Although not entirely predictable, let’s assume the primary actors continue to demonstrate a willingness to view their role as the world’s policemen in a borderless precinct. If we do, criminal risk identification and remediation must, at a minimum, ask whether a client’s conduct falls within the priority enforcement interests and jurisdiction for one of the global enforcement actors. If the answer is yes, these questions should be considered:

  • Does it appear that privilege and disclosure positions are aligned among the various jurisdictions where the conduct may have occurred?
  • Are there potential violations of the relevant laws of the primary actor nation?
  • Assuming there is a possible criminal violation, have one or more global enforcement actors taken prior enforcement actions that can be used to analyze the likelihood of prosecution?
  • Does the conduct in question suggest that one of the actors may have a unique interest in the global prosecution to the exclusion of others’ participation?
  • If the matter does not involve facts and issues that limit the enforcement to one country, is there the possibility of follow-on or multiple prosecutions for the same conduct?
  • Are there any factual, legal or policy reasons for risk mitigation, including, but not limited to, voluntary disclosure and cooperation?

The Careful Risk Analysis Will Think About Local National Enforcement

On the other hand, legal risk analysis in the criminal space should utilize local resources to avoid being on the wrong side of a significant change in enforcement attitudes and policies.

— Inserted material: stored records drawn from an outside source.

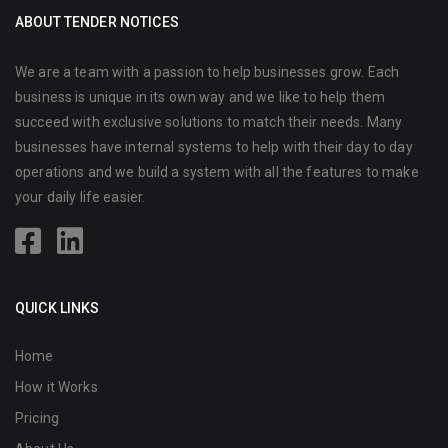
ABOUT TENDER NOTICES
We are a team with a passion to help businesses grow. Each
business is unique in its own way and we like to help them
succeed with exclusive solutions to match their needs. Many
businesses have internal systems to help with their day to day
operations and we build a system with all the features to make
your daily life easier.
QUICK LINKS
Home
How it Works
Pricing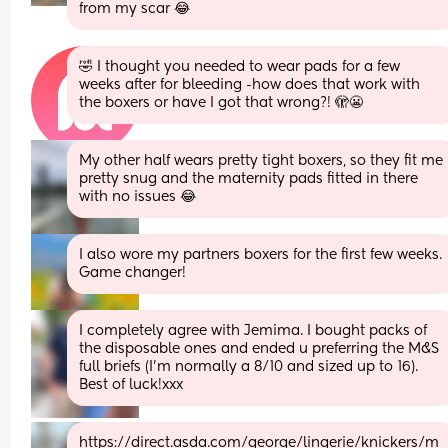
from my scar 😂
🤣 I thought you needed to wear pads for a few 
weeks after for bleeding -how does that work with 
the boxers or have I got that wrong?! 🫣😬
My other half wears pretty tight boxers, so they fit me 
pretty snug and the maternity pads fitted in there 
with no issues 😂
I also wore my partners boxers for the first few weeks. 
Game changer!
I completely agree with Jemima. I bought packs of 
the disposable ones and ended u preferring the M&S 
full briefs (I’m normally a 8/10 and sized up to 16). 
Best of luck!xxx
https://direct.asda.com/george/lingerie/knickers/m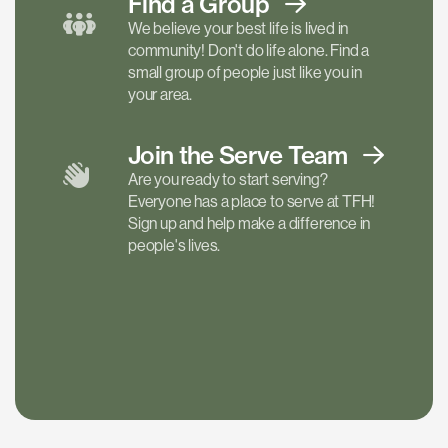
Find a
Group
We believe your best life is lived in
community! Don't do life alone. Find a
small group of people just like you in
your area.
Join the Serve
Team
Are you ready to start serving?
Everyone has a place to serve at TFH!
Sign up and help make a difference in
people's lives.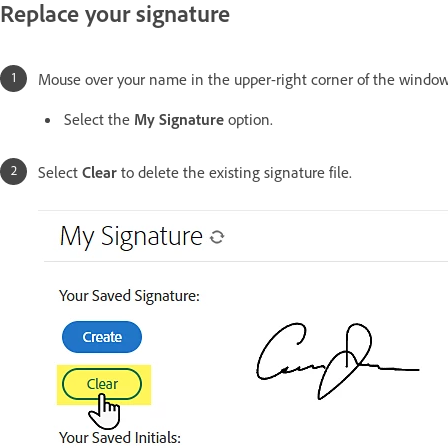
Replace your signature
Mouse over your name in the upper-right corner of the window
Select the
My Signature
option.
Select
Clear
to delete the existing signature file.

The legal officer responsible for assessing legal risk should have counsel on the team who can answer the following questions:

  • What are the local laws governing the activity?
  • Does the investigation follow a primary actor enforcement action, and were there any factual and/or legal admissions made during the initial phase that could be used to support a new matter in a separate jurisdiction?
  • Does the jurisdiction in which the client is operating have a highly competitive marketplace for its business activity that may result in an investigative tip by the competitor?
  • Does the client have a dynamic relationship with employees and vendors that could lead to an investigative referral?
  • Are there historical enforcement actions in the jurisdiction, particularly with similar organizations, and/or conduct that is currently under review that can be used to evaluate the likelihood of prosecution?
  • What were the policy reasons for historical enforcement activity and are there reasons for changes in these approaches, likely based on local factors such as political and economic considerations of the venue?
  • Are criminal investigations normally resolved in some type of settled resolution?
  • What are local counsel’s views on the impact of local cultural, economic and politicalinfluences on enforcement activity, and are these factors likely to change historical enforcement patterns and policies?
  • What does local counsel tell you about current thinking, both formal and informal, within the local law enforcement community regarding crediting the individual and/or organization that does its own investigation and voluntarily discloses the conduct, and that has or would undertake remedial activity?